• Task description:
Duplicate the text of the listing below line for line, without the picture.

• Dataset excerpts:
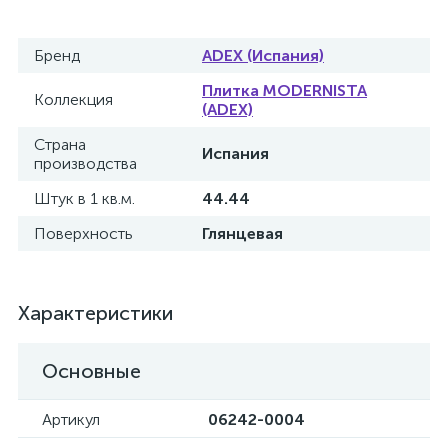
Бренд
ADEX (Испания)
Плитка MODERNISTA
Коллекция
(ADEX)
Страна
Испания
производства
Штук в 1 кв.м.
44.44
Поверхность
Глянцевая
Характеристики
Основные
Артикул
06242-0004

• Written solution:
Бренд
ADEX (Испания)
Плитка MODERNISTA
Коллекция
(ADEX)
Страна
Испания
производства
Штук в 1 кв.м.
44.44
Поверхность
Глянцевая
Характеристики
Основные
Артикул
06242-0004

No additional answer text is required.